Fibrome utérin : “J’avais l’impression qu’une partie de pétanque se jouait dans mon utérus”

Par Sophie Raffin

Amélie Kingama a des fibromes utérins, des tumeurs bénignes situées dans l’utérus, qui en plus de provoquer des règles très abondantes, ont affecté sa fertilité, sa grossesse et sa fille.

Youngoldman/istock
Amélie Kingama a découvert qu'elle avait de nombreux fibromes utérins à 25 ans.
Si elle a pu tomber enceinte malgré leur présence, ces tumeurs bénignes ont provoqué des douleurs très importantes et quasi-continues pendant la grossesse.
Une des tumeurs a comprimé la colonne vertébrale de son bébé pendant la gestation, impactant par la suite son développement moteur.
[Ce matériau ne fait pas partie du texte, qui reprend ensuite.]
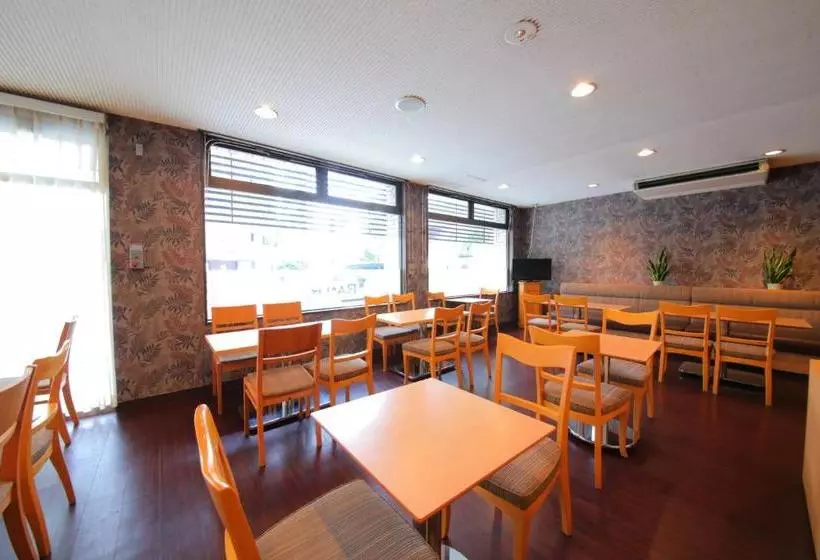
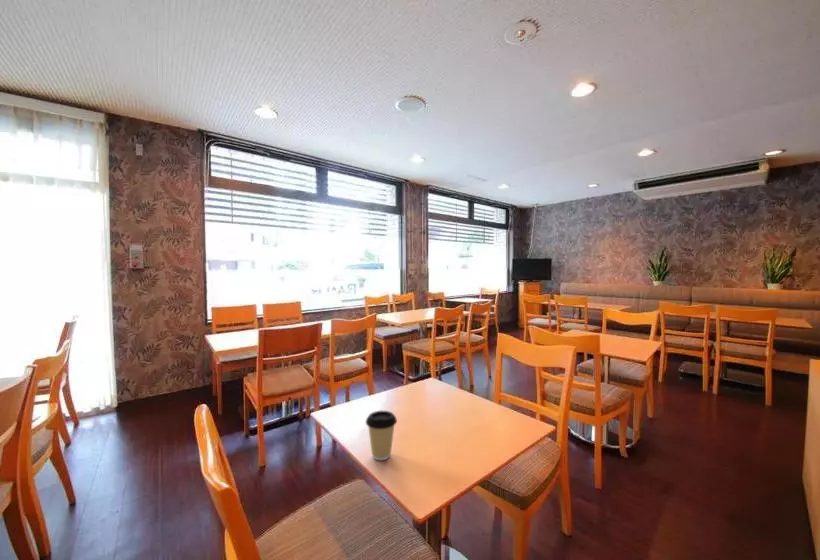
+ coffee cup [365,410,398,461]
Règles très abondantes, douloureuses et irrégulières… Ces symptômes n’ont pas alarmé les deux gynécologues successifs d’Amélie Kingama malgré ses plaintes. En revanche, ils ont tout de suite mis la puce à l’oreille de la praticienne qu’elle a rencontrée à 25 ans à la suite d’un déménagement. “Après avoir discuté avec ma nouvelle gynécologue, elle m’a dit “au vu de ce que vous me dites sur vos règles, je pense qu’il serait bien de faire une échographie”. Le verdict tombe alors : de nombreux fibromes sont présents dans l’utérus.

Fibromes utérins : "Je n’avais jamais entendu ce terme avant"

“Fibrome utérin... je n’avais jamais entendu ce terme avant. Ça m’était complètement inconnu. Elle a senti ma détresse, elle a alors dit : écoutez-vous n’avez pas de projet d’enfant pour le moment donc on ne va pas s’alarmer. Il faut juste que vous sachiez que votre utérus est polyfibromateux, vous en avez sur une bonne partie de l’utérus. On en reparlera quand vous aurez un projet bébé, se souvient Amélie Kingama.

En rentrant, la jeune femme a eu un réflexe que beaucoup d’entre nous auraient eu : elle a fait des recherches sur le net. “Je ne suis tombée que sur des forums sur les fausses-couches et la stérilité disant qu’il ne fallait pas retarder les projets de grossesse quand on a des fibromes, car c’est compliqué de tomber enceinte. Cela a été un drame pour moi, car si ce n’était pas un projet immédiat, nous voulions des enfants avec mon mari. J’ai commencé à avoir peur”. Amélie a ainsi appelé sa gynécologue. Mais cette dernière s’est montrée très rassurante à nouveau. “Elle m’a dit qu’elle avait l’habitude de ce genre de cas, car elle a travaillé plusieurs années en Afrique. Les études et les médecins s’entendent à dire que les femmes afro-descendantes ont plus de risques de développer des fibromes utérins”, précise la trentenaire. Pour l’experte, pas de doute : Amélie pouvait être maman.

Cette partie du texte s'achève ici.